Go Back
+ servings
Milagu rasam
Print Recipe
No ratings yet

Milagu rasam recipe

Easy and simple to make pepper rasam, Rasam without tomato.
Prep Time10 mins
Cook Time20 mins
Total Time30 mins
Servings: 4
Author: Jeyashri suresh


  • Tamarind a gooseberry sized
  • ½ tbsp toor dal
  • 1 tsp pepper
  • 1 tsp cumin seeds
  • 1 red chili
  • 3 cups water
  • 1 tsp ghee
  • ½ tsp mustard seeds
  • 2 pinches of asafoetida optional
  • Salt as needed
  • Curry leaves few
  • ½ tsp turmeric powder


  • Soak tamarind in ½ cup hot water and extract tamarind extract using 1.5 cups of water.
  • So we have now 2 cups of tamarind juice.
  • In a pan dry roast toor dal, pepper, cumin seeds, and red chili.
  • Once the dal turns brown, switch off the flame.
  • Transfer to a plate soon and cool completely.
  • Grind into a powder, this came around 4 tsp of the fresh rasam podi for pepper powder.
  • In a pan add 2 cups of tamarind extract and add turmeric powder and salt.
  • If adding asafoetida add it now.
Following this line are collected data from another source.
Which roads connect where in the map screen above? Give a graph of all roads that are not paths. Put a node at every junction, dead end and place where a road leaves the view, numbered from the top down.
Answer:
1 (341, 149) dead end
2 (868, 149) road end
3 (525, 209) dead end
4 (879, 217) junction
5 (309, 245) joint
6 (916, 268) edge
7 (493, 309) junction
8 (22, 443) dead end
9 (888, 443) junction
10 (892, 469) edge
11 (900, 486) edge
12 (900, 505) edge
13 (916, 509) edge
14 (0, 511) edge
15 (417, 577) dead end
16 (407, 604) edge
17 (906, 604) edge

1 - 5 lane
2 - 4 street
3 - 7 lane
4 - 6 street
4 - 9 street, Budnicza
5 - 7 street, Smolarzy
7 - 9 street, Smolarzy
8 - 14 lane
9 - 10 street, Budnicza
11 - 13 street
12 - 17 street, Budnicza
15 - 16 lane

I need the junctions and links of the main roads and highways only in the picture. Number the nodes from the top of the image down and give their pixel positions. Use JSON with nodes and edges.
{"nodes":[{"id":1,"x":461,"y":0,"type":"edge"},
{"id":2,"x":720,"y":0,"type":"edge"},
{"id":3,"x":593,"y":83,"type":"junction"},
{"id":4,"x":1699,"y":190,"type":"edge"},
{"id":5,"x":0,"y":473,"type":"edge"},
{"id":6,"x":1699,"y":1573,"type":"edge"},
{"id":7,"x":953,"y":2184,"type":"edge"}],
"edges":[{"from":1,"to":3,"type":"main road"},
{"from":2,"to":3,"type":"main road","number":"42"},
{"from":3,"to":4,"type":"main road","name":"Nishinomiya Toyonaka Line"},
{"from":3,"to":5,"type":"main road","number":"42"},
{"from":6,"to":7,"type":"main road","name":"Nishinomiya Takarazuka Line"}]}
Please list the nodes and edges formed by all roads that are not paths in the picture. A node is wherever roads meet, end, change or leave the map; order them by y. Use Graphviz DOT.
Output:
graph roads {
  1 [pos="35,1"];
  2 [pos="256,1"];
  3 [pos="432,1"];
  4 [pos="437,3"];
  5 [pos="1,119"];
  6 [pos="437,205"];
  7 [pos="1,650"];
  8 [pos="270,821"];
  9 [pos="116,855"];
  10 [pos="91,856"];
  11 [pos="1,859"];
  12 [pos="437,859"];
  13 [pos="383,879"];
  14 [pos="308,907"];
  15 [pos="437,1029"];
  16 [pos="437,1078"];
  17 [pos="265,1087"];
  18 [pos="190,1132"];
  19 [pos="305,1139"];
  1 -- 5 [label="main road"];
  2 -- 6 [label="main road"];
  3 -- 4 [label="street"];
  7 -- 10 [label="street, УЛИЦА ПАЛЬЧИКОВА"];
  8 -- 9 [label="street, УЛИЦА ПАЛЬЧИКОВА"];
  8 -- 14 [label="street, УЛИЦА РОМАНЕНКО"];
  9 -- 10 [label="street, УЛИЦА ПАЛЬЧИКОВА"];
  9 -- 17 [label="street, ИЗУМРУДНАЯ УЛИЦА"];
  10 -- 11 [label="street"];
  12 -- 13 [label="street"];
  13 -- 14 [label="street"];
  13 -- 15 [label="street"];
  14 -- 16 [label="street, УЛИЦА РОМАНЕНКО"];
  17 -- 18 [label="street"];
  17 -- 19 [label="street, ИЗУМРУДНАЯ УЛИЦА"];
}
Usually, many elders at home, don’t add asafoetida of milagu rasam.
  • Add 2-3 tsp of the ground pepper powder.
  • Let this boil for 5-7 minutes. Let the raw smell of tamarind goes off.
  • Add 1 cup more water to this now.
  • Let this froth up, switch off the flame.
  • Add few curry leaves.
  • Temper mustard seeds in ghee and add them to the rasam.
  • Milagu rasam is ready.



You can add a tiny piece of jaggery in the end to balance the spices.
2. Instead of adding plain water after the tamarind is boiled, you can add dal water | parrupu thanni too.
3. Milagu rasam podi can be done for 2 weeks and stored in an airtight box.